• [任务]:
以下记录中哪些行含有字符串“June”？请把这些行全部摘录出来。

• [存储数据]:
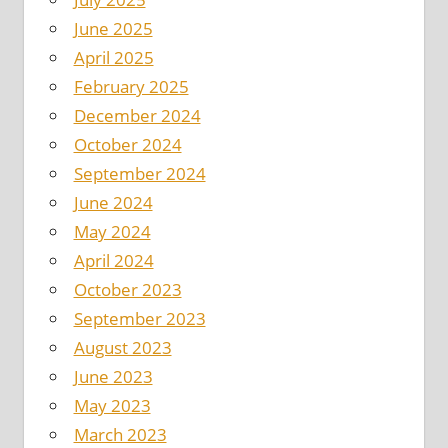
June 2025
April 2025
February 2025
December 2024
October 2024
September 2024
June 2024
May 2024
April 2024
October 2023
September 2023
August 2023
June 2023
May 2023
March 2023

---

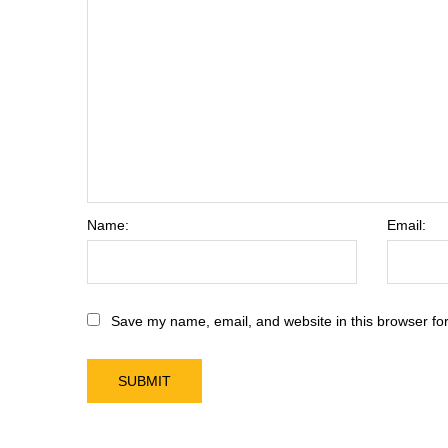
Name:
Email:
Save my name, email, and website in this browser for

==

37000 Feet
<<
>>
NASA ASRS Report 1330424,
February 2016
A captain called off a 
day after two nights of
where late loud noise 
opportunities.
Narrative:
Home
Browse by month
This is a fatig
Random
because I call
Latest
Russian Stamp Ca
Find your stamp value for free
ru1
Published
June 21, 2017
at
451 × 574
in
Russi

• [预期输出]:
June 2025
June 2024
June 2023
June 21, 2017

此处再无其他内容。